> [WHAT IS BEING ASKED]:
Pull out every line of the records that contains the string "Slee", matching case exactly.

##### MATERIAL PROVIDED

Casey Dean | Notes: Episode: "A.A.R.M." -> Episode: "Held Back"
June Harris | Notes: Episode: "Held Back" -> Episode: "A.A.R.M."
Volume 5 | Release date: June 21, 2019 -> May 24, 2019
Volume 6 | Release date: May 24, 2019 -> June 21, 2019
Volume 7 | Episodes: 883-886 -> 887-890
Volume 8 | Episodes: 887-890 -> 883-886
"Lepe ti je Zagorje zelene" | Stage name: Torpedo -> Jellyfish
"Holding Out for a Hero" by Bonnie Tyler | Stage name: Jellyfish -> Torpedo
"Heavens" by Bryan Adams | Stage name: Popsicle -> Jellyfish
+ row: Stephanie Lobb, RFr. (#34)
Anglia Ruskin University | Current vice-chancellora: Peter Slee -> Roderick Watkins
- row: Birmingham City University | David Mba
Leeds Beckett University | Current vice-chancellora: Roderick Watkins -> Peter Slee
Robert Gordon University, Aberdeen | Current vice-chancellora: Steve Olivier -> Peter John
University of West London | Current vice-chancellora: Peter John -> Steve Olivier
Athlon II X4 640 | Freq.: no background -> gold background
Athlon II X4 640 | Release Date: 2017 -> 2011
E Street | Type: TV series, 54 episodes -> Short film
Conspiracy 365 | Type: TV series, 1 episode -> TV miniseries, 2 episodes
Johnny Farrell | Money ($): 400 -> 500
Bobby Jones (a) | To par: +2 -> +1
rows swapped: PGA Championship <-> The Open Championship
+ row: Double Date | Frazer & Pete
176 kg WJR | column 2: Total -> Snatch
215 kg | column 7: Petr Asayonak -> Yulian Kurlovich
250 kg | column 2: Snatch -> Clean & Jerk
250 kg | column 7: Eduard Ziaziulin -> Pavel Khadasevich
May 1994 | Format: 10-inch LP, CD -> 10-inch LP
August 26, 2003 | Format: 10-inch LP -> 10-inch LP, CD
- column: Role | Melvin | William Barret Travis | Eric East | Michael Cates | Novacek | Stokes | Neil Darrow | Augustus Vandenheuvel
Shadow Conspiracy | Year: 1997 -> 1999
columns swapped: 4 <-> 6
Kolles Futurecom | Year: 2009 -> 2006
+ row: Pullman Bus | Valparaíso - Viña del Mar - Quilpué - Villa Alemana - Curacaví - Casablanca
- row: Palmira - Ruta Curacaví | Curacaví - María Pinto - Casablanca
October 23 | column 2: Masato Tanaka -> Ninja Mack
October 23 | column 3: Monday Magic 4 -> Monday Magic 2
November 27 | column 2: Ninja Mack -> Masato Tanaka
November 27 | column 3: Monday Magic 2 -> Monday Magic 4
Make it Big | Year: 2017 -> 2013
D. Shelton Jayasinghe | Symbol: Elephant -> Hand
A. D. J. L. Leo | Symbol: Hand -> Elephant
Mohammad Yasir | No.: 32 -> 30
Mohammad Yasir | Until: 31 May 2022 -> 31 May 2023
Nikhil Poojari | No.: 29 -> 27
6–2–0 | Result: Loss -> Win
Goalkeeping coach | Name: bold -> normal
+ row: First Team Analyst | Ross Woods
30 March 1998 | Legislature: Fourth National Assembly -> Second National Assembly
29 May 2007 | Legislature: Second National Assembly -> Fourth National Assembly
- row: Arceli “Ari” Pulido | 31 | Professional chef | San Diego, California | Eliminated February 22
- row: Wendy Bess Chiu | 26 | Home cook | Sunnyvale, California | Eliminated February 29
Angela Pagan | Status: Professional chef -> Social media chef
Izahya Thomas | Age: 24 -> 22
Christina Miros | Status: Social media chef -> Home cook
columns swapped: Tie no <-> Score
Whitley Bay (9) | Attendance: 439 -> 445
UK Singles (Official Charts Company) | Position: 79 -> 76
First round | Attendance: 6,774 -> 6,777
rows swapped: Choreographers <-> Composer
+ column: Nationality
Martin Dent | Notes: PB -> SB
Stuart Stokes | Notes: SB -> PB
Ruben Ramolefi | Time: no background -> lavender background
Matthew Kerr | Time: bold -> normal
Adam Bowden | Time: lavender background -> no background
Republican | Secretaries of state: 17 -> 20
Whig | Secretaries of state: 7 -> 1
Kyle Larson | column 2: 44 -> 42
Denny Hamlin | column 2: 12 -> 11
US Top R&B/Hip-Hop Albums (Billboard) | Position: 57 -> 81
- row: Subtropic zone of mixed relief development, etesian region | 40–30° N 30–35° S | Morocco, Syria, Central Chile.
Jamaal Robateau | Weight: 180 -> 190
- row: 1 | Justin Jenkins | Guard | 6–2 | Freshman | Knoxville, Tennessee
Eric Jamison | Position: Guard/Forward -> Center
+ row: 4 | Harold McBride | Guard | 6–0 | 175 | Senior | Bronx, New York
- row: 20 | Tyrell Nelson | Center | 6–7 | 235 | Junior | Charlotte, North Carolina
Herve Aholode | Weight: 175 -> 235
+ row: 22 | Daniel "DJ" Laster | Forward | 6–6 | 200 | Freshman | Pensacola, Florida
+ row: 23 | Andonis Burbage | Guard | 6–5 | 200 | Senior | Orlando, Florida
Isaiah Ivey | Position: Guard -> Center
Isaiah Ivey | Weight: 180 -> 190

##########

> [EXERCISE RESULT]:
Anglia Ruskin University | Current vice-chancellora: Peter Slee -> Roderick Watkins
Leeds Beckett University | Current vice-chancellora: Roderick Watkins -> Peter Slee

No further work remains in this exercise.